→ **Exercise description**
Copy out every line of the data exactly; do not include the images.
[[ Material shown, beginning ]]
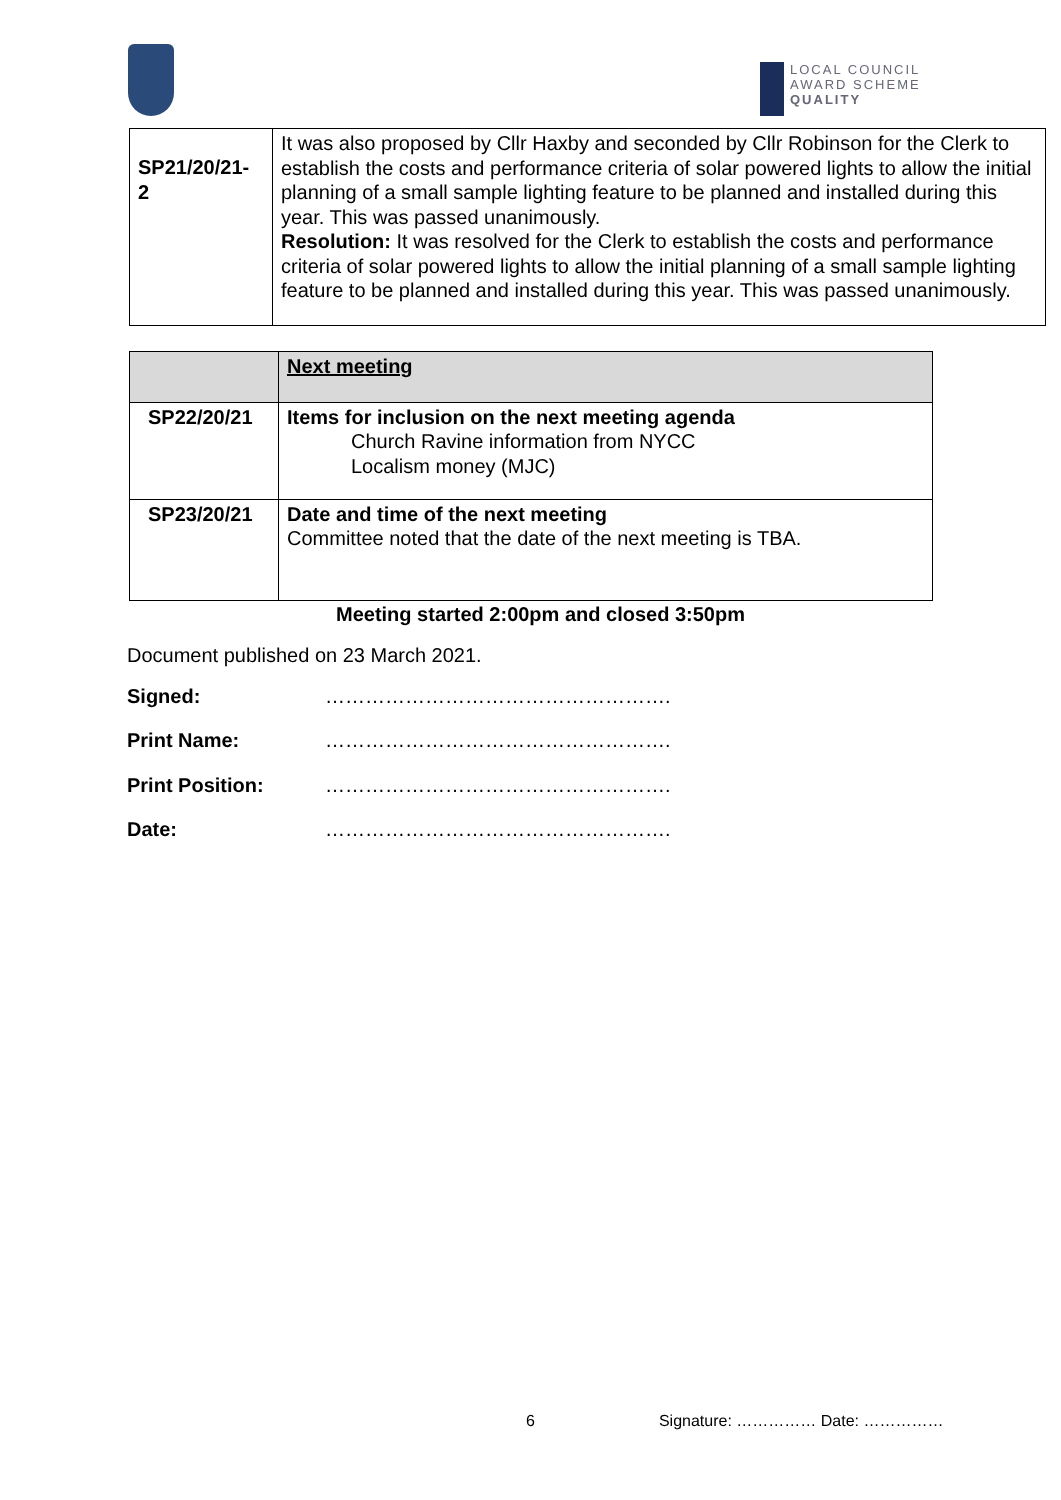LOCAL COUNCIL
AWARD SCHEME
QUALITY
| SP21/20/21- 2 | It was also proposed by Cllr Haxby and seconded by Cllr Robinson for the Clerk to establish the costs and performance criteria of solar powered lights to allow the initial planning of a small sample lighting feature to be planned and installed during this year. This was passed unanimously. Resolution: It was resolved for the Clerk to establish the costs and performance criteria of solar powered lights to allow the initial planning of a small sample lighting feature to be planned and installed during this year. This was passed unanimously. |
| | Next meeting |
| SP22/20/21 | Items for inclusion on the next meeting agenda Church Ravine information from NYCC Localism money (MJC) |
| SP23/20/21 | Date and time of the next meeting Committee noted that the date of the next meeting is TBA. |
Meeting started 2:00pm and closed 3:50pm
Document published on 23 March 2021.
Signed: …………………………………………….
Print Name: …………………………………………….
Print Position: …………………………………………….
Date: …………………………………………….
6 Signature: …………… Date: ……………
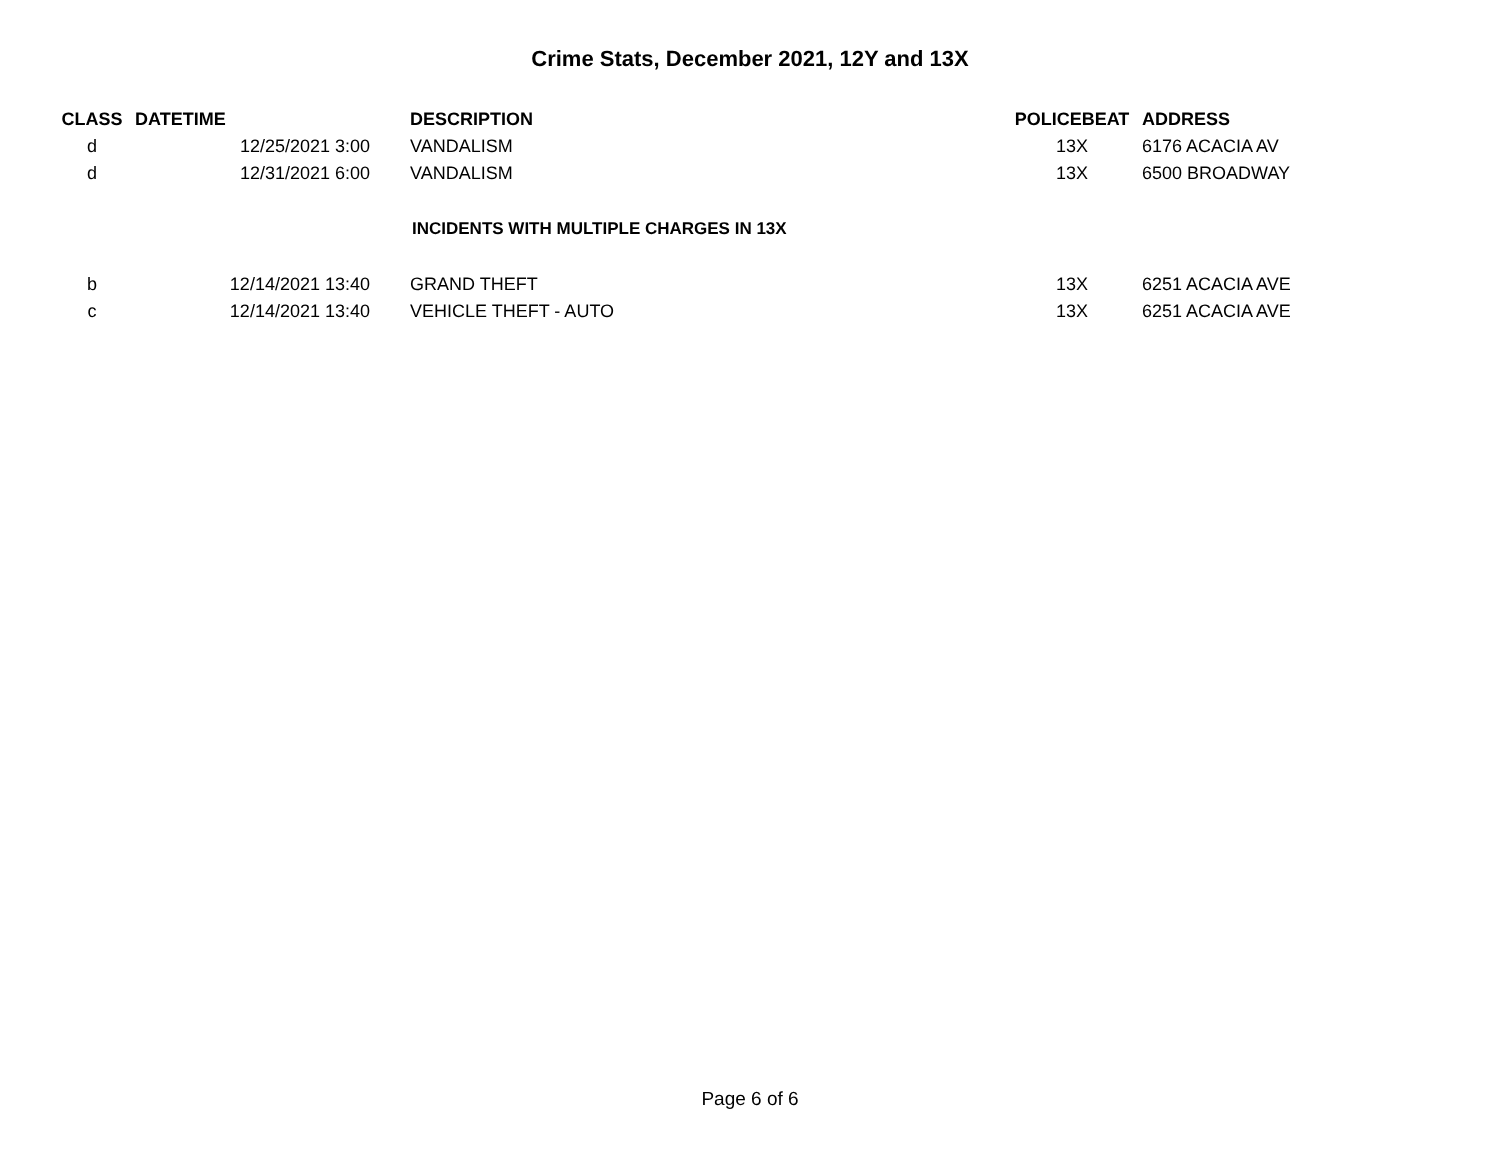Crime Stats, December 2021, 12Y and 13X
| CLASS | DATETIME | | DESCRIPTION | POLICEBEAT | ADDRESS |
| --- | --- | --- | --- | --- | --- |
| d | 12/25/2021 3:00 | | VANDALISM | 13X | 6176 ACACIA AV |
| d | 12/31/2021 6:00 | | VANDALISM | 13X | 6500 BROADWAY |
| INCIDENTS WITH MULTIPLE CHARGES IN 13X | | | | | |
| b | 12/14/2021 13:40 | | GRAND THEFT | 13X | 6251 ACACIA AVE |
| c | 12/14/2021 13:40 | | VEHICLE THEFT - AUTO | 13X | 6251 ACACIA AVE |
Page 6 of 6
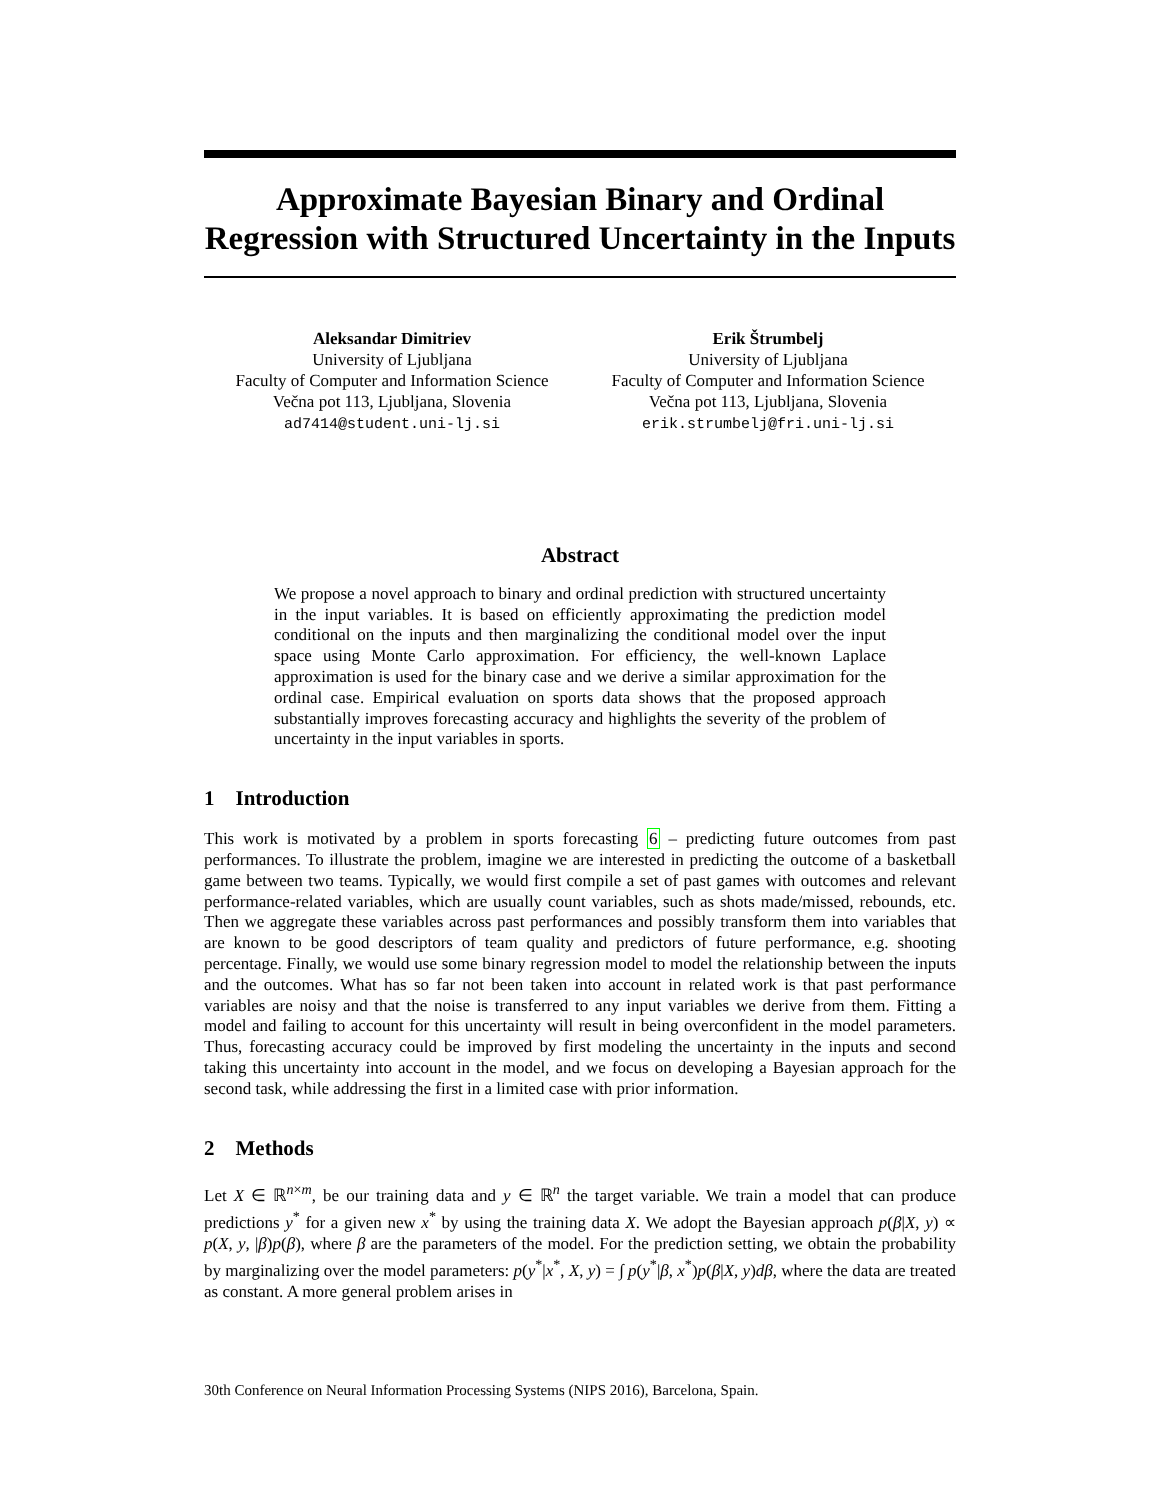Approximate Bayesian Binary and Ordinal Regression with Structured Uncertainty in the Inputs
Aleksandar Dimitriev
University of Ljubljana
Faculty of Computer and Information Science
Večna pot 113, Ljubljana, Slovenia
ad7414@student.uni-lj.si
Erik Štrumbelj
University of Ljubljana
Faculty of Computer and Information Science
Večna pot 113, Ljubljana, Slovenia
erik.strumbelj@fri.uni-lj.si
Abstract
We propose a novel approach to binary and ordinal prediction with structured uncertainty in the input variables. It is based on efficiently approximating the prediction model conditional on the inputs and then marginalizing the conditional model over the input space using Monte Carlo approximation. For efficiency, the well-known Laplace approximation is used for the binary case and we derive a similar approximation for the ordinal case. Empirical evaluation on sports data shows that the proposed approach substantially improves forecasting accuracy and highlights the severity of the problem of uncertainty in the input variables in sports.
1 Introduction
This work is motivated by a problem in sports forecasting 6 – predicting future outcomes from past performances. To illustrate the problem, imagine we are interested in predicting the outcome of a basketball game between two teams. Typically, we would first compile a set of past games with outcomes and relevant performance-related variables, which are usually count variables, such as shots made/missed, rebounds, etc. Then we aggregate these variables across past performances and possibly transform them into variables that are known to be good descriptors of team quality and predictors of future performance, e.g. shooting percentage. Finally, we would use some binary regression model to model the relationship between the inputs and the outcomes. What has so far not been taken into account in related work is that past performance variables are noisy and that the noise is transferred to any input variables we derive from them. Fitting a model and failing to account for this uncertainty will result in being overconfident in the model parameters. Thus, forecasting accuracy could be improved by first modeling the uncertainty in the inputs and second taking this uncertainty into account in the model, and we focus on developing a Bayesian approach for the second task, while addressing the first in a limited case with prior information.
2 Methods
Let X ∈ ℝ<sup>n×m</sup>, be our training data and y ∈ ℝ<sup>n</sup> the target variable. We train a model that can produce predictions y<sup>*</sup> for a given new x<sup>*</sup> by using the training data X. We adopt the Bayesian approach p(β|X, y) ∝ p(X, y, |β)p(β), where β are the parameters of the model. For the prediction setting, we obtain the probability by marginalizing over the model parameters: p(y<sup>*</sup>|x<sup>*</sup>, X, y) = ∫ p(y<sup>*</sup>|β, x<sup>*</sup>)p(β|X, y)dβ, where the data are treated as constant. A more general problem arises in
30th Conference on Neural Information Processing Systems (NIPS 2016), Barcelona, Spain.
[[ Material shown, end ]]
→ **Answer section**
LOCAL COUNCIL
AWARD SCHEME
QUALITY
| SP21/20/21- 2 | It was also proposed by Cllr Haxby and seconded by Cllr Robinson for the Clerk to establish the costs and performance criteria of solar powered lights to allow the initial planning of a small sample lighting feature to be planned and installed during this year. This was passed unanimously. Resolution: It was resolved for the Clerk to establish the costs and performance criteria of solar powered lights to allow the initial planning of a small sample lighting feature to be planned and installed during this year. This was passed unanimously. |
| | Next meeting |
| SP22/20/21 | Items for inclusion on the next meeting agenda Church Ravine information from NYCC Localism money (MJC) |
| SP23/20/21 | Date and time of the next meeting Committee noted that the date of the next meeting is TBA. |
Meeting started 2:00pm and closed 3:50pm
Document published on 23 March 2021.
Signed: …………………………………………….
Print Name: …………………………………………….
Print Position: …………………………………………….
Date: …………………………………………….
6 Signature: …………… Date: ……………
Crime Stats, December 2021, 12Y and 13X
| CLASS | DATETIME | | DESCRIPTION | POLICEBEAT | ADDRESS |
| --- | --- | --- | --- | --- | --- |
| d | 12/25/2021 3:00 | | VANDALISM | 13X | 6176 ACACIA AV |
| d | 12/31/2021 6:00 | | VANDALISM | 13X | 6500 BROADWAY |
| INCIDENTS WITH MULTIPLE CHARGES IN 13X | | | | | |
| b | 12/14/2021 13:40 | | GRAND THEFT | 13X | 6251 ACACIA AVE |
| c | 12/14/2021 13:40 | | VEHICLE THEFT - AUTO | 13X | 6251 ACACIA AVE |
Page 6 of 6
Approximate Bayesian Binary and Ordinal Regression with Structured Uncertainty in the Inputs
Aleksandar Dimitriev
University of Ljubljana
Faculty of Computer and Information Science
Večna pot 113, Ljubljana, Slovenia
ad7414@student.uni-lj.si
Erik Štrumbelj
University of Ljubljana
Faculty of Computer and Information Science
Večna pot 113, Ljubljana, Slovenia
erik.strumbelj@fri.uni-lj.si
Abstract
We propose a novel approach to binary and ordinal prediction with structured uncertainty in the input variables. It is based on efficiently approximating the prediction model conditional on the inputs and then marginalizing the conditional model over the input space using Monte Carlo approximation. For efficiency, the well-known Laplace approximation is used for the binary case and we derive a similar approximation for the ordinal case. Empirical evaluation on sports data shows that the proposed approach substantially improves forecasting accuracy and highlights the severity of the problem of uncertainty in the input variables in sports.
1 Introduction
This work is motivated by a problem in sports forecasting 6 – predicting future outcomes from past performances. To illustrate the problem, imagine we are interested in predicting the outcome of a basketball game between two teams. Typically, we would first compile a set of past games with outcomes and relevant performance-related variables, which are usually count variables, such as shots made/missed, rebounds, etc. Then we aggregate these variables across past performances and possibly transform them into variables that are known to be good descriptors of team quality and predictors of future performance, e.g. shooting percentage. Finally, we would use some binary regression model to model the relationship between the inputs and the outcomes. What has so far not been taken into account in related work is that past performance variables are noisy and that the noise is transferred to any input variables we derive from them. Fitting a model and failing to account for this uncertainty will result in being overconfident in the model parameters. Thus, forecasting accuracy could be improved by first modeling the uncertainty in the inputs and second taking this uncertainty into account in the model, and we focus on developing a Bayesian approach for the second task, while addressing the first in a limited case with prior information.
2 Methods
Let X ∈ ℝ<sup>n×m</sup>, be our training data and y ∈ ℝ<sup>n</sup> the target variable. We train a model that can produce predictions y<sup>*</sup> for a given new x<sup>*</sup> by using the training data X. We adopt the Bayesian approach p(β|X, y) ∝ p(X, y, |β)p(β), where β are the parameters of the model. For the prediction setting, we obtain the probability by marginalizing over the model parameters: p(y<sup>*</sup>|x<sup>*</sup>, X, y) = ∫ p(y<sup>*</sup>|β, x<sup>*</sup>)p(β|X, y)dβ, where the data are treated as constant. A more general problem arises in
30th Conference on Neural Information Processing Systems (NIPS 2016), Barcelona, Spain.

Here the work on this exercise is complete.